YABANCI, DÖNÜŞ KONUSUNDA DAHA CESUR
kredi derecelendirme kuruluşu S&P’nin geçtiğimiz Cuma akşamı Türkiye’nin uzun vadeli kredi notumu ‘’B’’den ‘’B+’’ya yükseltmesi, bir süredir borsadaki fiyatlamaların içerisine girmişti. Ancak, bu karar sonrasında Fitch ve S&P’nin Türkiye’ye verdiği kredi notlarının “yatırım yapılabilir” seviyenin 4 kademe altında olmasına karşın; Moody’s’in verdiği notun bu şirketlerin 2 kademe altında kalması, bu kuruluşa dair not artırım beklentilerini de güçlendirmekte. Moody’s ‘in konuya ilişkin planlı değerlendirmesinin 19 Temmuz’da olacağı da düşünülürse; bu durum borsamız açısından yeni bir katalizör görevi görebilir.

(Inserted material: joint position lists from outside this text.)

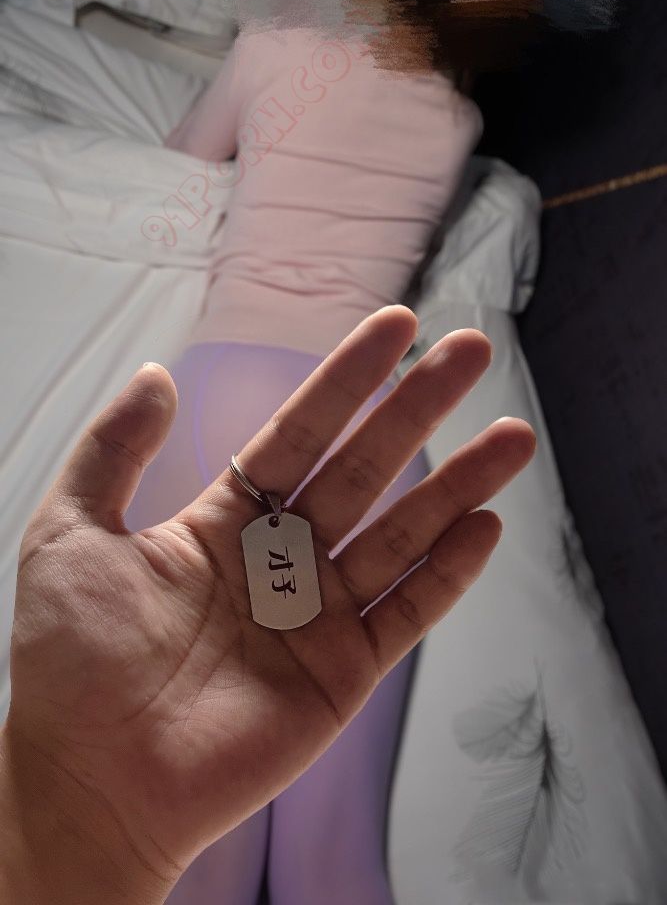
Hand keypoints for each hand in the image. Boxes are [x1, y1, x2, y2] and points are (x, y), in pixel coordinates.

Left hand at [0, 306, 534, 903]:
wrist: (91, 782)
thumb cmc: (69, 663)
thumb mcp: (71, 530)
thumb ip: (113, 449)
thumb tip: (154, 374)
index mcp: (226, 520)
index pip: (301, 431)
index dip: (348, 379)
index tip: (395, 327)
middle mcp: (282, 558)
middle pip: (366, 468)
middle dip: (419, 408)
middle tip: (470, 352)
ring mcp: (318, 614)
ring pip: (402, 533)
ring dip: (458, 484)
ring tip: (511, 436)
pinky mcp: (344, 672)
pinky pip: (406, 612)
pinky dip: (447, 573)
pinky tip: (484, 526)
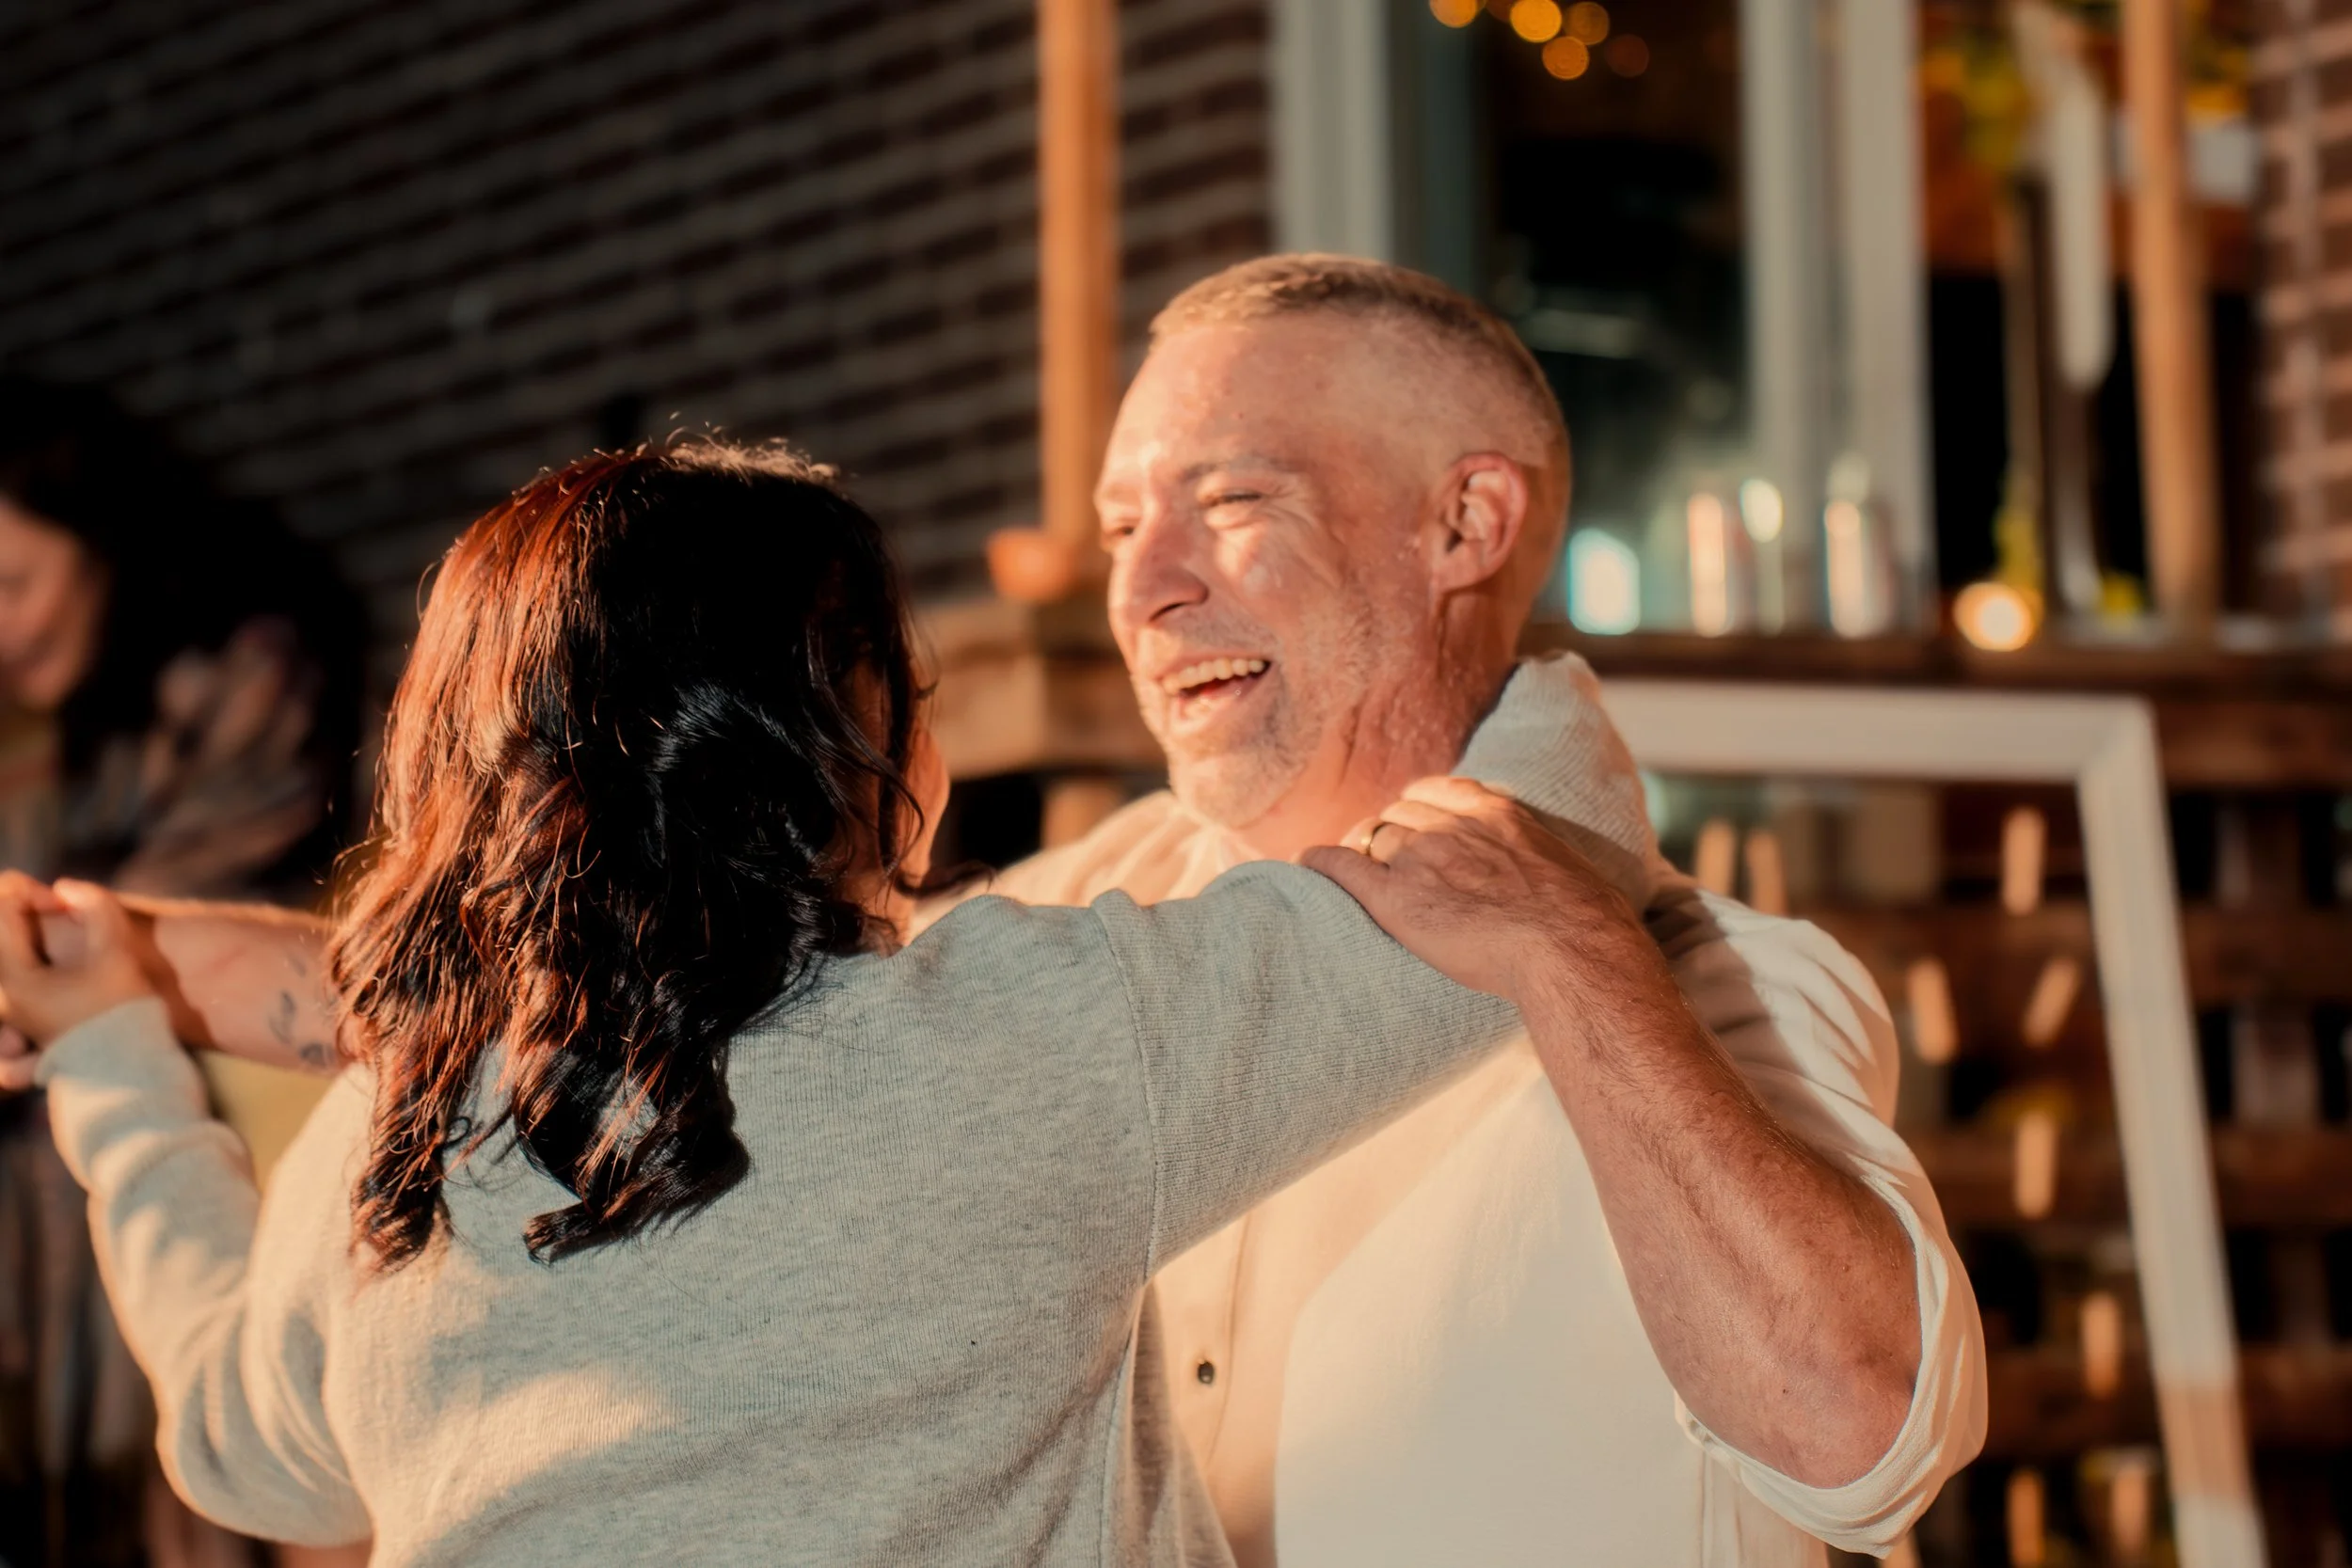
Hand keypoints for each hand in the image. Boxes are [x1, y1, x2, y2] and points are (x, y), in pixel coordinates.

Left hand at [0, 878, 158, 1049]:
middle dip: (21, 910)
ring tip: (50, 929)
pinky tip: (48, 955)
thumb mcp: (116, 953)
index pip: (3, 911)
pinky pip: (13, 978)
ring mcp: (13, 1009)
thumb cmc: (120, 1013)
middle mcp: (4, 994)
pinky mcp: (26, 1019)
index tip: (66, 904)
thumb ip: (97, 909)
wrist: (126, 1071)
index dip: (31, 893)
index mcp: (15, 977)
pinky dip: (24, 956)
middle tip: (55, 909)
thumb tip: (67, 887)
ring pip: (8, 956)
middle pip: (1, 933)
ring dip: (22, 933)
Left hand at [1299, 776, 1651, 1006]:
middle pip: (1398, 814)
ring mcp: (1419, 859)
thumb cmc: (1580, 919)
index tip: (1412, 821)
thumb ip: (1529, 856)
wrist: (1568, 946)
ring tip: (1354, 871)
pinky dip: (1321, 862)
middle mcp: (1449, 826)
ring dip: (1361, 851)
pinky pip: (1341, 866)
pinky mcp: (1394, 898)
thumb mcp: (1559, 865)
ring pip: (1371, 838)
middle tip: (1381, 859)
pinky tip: (1307, 863)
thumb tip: (1540, 878)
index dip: (1417, 809)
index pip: (1433, 791)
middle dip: (1387, 834)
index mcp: (1492, 812)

Aynı zamanda, Haziran ayında Mali Eylem Görev Gücü(FATF)’nün Türkiye’nin gri listeden çıkartılmasına yönelik yapacağı yerinde değerlendirme ziyareti de; borsa açısından yeni bir itici güç olabilir. Her iki beklentinin (Moody’s’in not artırımı ve FATF’nün gri listeden çıkartması) gerçekleşmesi hâlinde; yabancı yatırımcıların Borsa İstanbul’a dönüş konusunda daha cesur adımlar atmasını bekleyebiliriz. Yerli yatırımcılar da bu beklentiler çerçevesinde; öncelikle bu süreçte yabancının seçici olarak gireceği nakit akışları güçlü BIST-30 şirketlerinde pozisyon almalarında fayda olacaktır.
Diğer taraftan, son günlerde TL kurlarında; sınırlı da olsa TL lehine fiyatlamalar görmekteyiz. Bu durum ihracatçılar açısından yeni soru işaretlerini ortaya çıkarsa da, burada dikkate alınması gerekenin; yüksek kur ve buna paralel olarak yüksek ihracat hacmi olması yerine, katma değerli üretim ile istikrarlı kur seviyesi olması gerektiğini belirteyim. Şöyle ki, bugüne kadar ihracatçı iş dünyasının yüksek kur taleplerini çok sık duyar olduk. Buradaki düz mantık; enflasyona karşı ezilmemek için kurun en az enflasyon oranı kadar yükselmesi ve buna paralel olarak ihraç satışlarının da TL bazında yüksek kazanç sağlaması üzerine kurulu. Halbuki, kurdaki artışlar; aynı zamanda ham madde alımında büyük oranda dışa bağımlı olan ülkemizde, maliyetlerin de artmasına sebep olmakta ve ham madde tedariki konusunda dışa bağımlı ihracatçı kurumlarımız da kısır bir döngüden çıkamamakta. Bu konuda, devlet teşviklerinin de güçlendirilmesi yolu ile yerli ve dünya pazarlarında yer edinecek kalitede üretimi destekleyici politikaların devreye alınması gerekmekte. Böylece, ihracatçılarımız kur artışlarından medet ummak yerine; dünya pazarlarından yer kapma yarışı içerisine girebilirler diye düşünüyorum.
Son açıklanan Nisan ayı enflasyon verilerine göre; senelik TÜFE yüzde 69,80 düzeyine ulaştı. Ayrıca, Mayıs ayındaki baz etkisinin sadece 0,04 olduğu düşünülürse; muhtemelen yüzde 75,00 civarında bir enflasyon oranını göreceğiz. Dolayısıyla bu durum, TCMB’yi 500 baz puanlık ek faiz artırımına itebilir. Enflasyonist ortam, başta gıda olmak üzere perakende sektörüne; güçlü nakit akışı yaratma potansiyeli üzerinden pozitif yansıyacaktır. Yine, iletişim ve ulaştırma gibi korunaklı fiyatlandırma politikaları güçlü sektörler de bu süreci iyi değerlendirebilir. Ek faiz artışı yapılması ise; birikimlerini TL mevduatta değerlendiren sigortacılık sektörüne kısa vadede avantaj sağlayacaktır. Bankacılık tarafında ise, mevduat faizlerinin hem yükselen enflasyon oranları hem de TCMB’den gelmesi muhtemel faiz artırımı ile artacak olması; net faiz marjlarını kısa vadede baskı altına alabilecek bir unsur olarak karşımıza çıkmakta. Keza, likidite ihtiyacı yüksek sanayi şirketleri açısından da artan borçlanma maliyetleri (kredi faizleri) düşünülecek olursa; durum pek iç açıcı olmayacaktır.